The description and the course of the plague that ravaged Athens have an almost uncanny similarity with accounts of other pandemics, and just as every reflection on war is a Thucydidean reflection, his description of the Athenian disease was so authoritative that it can even serve as a model for plagues in general—one is almost inclined to read a type of pandemic simulation, a demonstration of the typical course of an unrestrained proliferating plague. (124–129) Of particular interest: The concrete symptoms of the disease, which Thucydides describes, do not paint a clear picture, and to this day it is uncertain which pathogen killed one quarter of all Athenian citizens. This descriptive ambiguity and stylization allow every age to identify precisely the disease that was most threatening to them: smallpox, measles, typhus, bubonic or pneumonic plague, ergotism, leptospirosis, ebola, or influenza are just a few of the roughly thirty diseases that have been read within it at different times—and an interpretation as a variant of SARS-CoV-2 is still to be expected or has perhaps already happened. Especially associations with the so-called Spanish flu and the different forms of the plague were put forward time and again. Endemic disease phenomena have ever since been read in the mirror of the Plague of Athens: Lucretius’ atomistic explanation of epidemics in De rerum natura (1st century BC), Daniel Defoe’s A Journal of the Plague Year (1722) about the devastating plague in London, and also Albert Camus’ The Plague (1947) refer back to Thucydides. The fact that the disease of Athens could become such a »universal plague« is not only owed to the vagueness of the medical symptom situation or to Thucydides’ perspectival description, but also because he observed the individual and societal reactions to sickness so precisely: the density and shortage of housing for the lower classes, migration flows across the country and into the cities, rampant fear and irrationality, lacking or delayed policies for dealing with the disease—for instance, the burial of the dead and isolation of the sick—linguistic misunderstandings, medical misdiagnoses, economic, hygienic, religious, political, and discursive follow-up problems, the highly affected medical personnel, and too much partying as opposed to withdrawing—all of this was already chronicled in Thucydides’ representation of this endemic.

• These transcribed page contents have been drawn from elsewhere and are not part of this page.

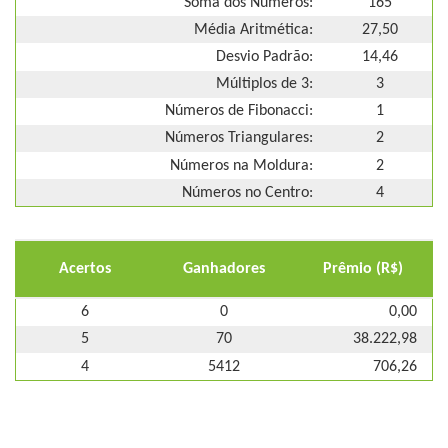
Soma dos Números:
165
Média Aritmética:
27,50
Desvio Padrão:
14,46
Múltiplos de 3:
3
Números de Fibonacci:
1
Números Triangulares:
2
Números na Moldura:
2
Números no Centro:
4
Acertos
Ganhadores
Prêmio (R$)
6
0
0,00
5
70
38.222,98
4
5412
706,26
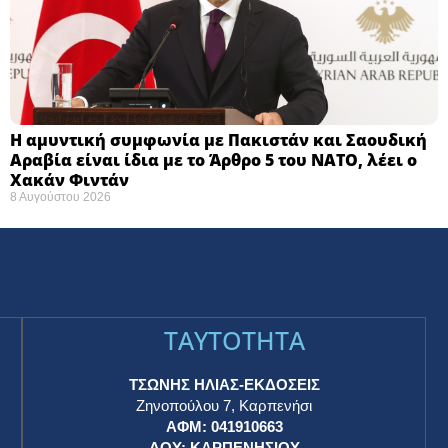
Η αμυντική συμφωνία με Πακιστάν και Σαουδική
Αραβία είναι ίδια με το Άρθρο 5 του ΝΑΤΟ, λέει ο
Χακάν Φιντάν
8 Αυγούστου 2026
TAYTOTHTA
ΤΣΩΝΗΣ ΗΛΙΑΣ-ΕΚΔΟΣΕΙΣ
Ζηνοπούλου 7, Καρπενήσι
ΑΦΜ: 041910663
η
ΔΟΥ: ΚΑΡΠΕΝΗΣΙΟΥ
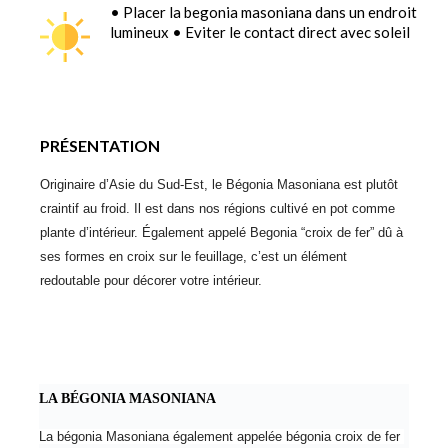
• Placer la begonia masoniana dans un endroit
lumineux • Eviter le contact direct avec soleil
PRÉSENTATION
Originaire d’Asie du Sud-Est, le Bégonia Masoniana est plutôt 
craintif au froid. Il est dans nos régions cultivé en pot comme 
plante d’intérieur. Également appelé Begonia “croix de fer” dû à 
ses formes en croix sur le feuillage, c’est un élément 
redoutable pour décorer votre intérieur.
LA BÉGONIA MASONIANA
La bégonia Masoniana également appelée bégonia croix de fer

In The Peloponnesian War Thucydides provides a description of a plague with an unconscious or explicit reference to reflection on endemic or pandemic disease phenomena; in a way, his representation is not historical, rather it forms a kind of origin myth of the human fear of pandemics, similar to how Sigmund Freud turned the events between Oedipus and his parents into a scientific reference myth of intergenerational conflicts. Every cultural science, sociological, or sociopolitical text on COVID-19 currently published in the daily papers is an indirect descendant of Thucydides’ description of the Plague of Athens.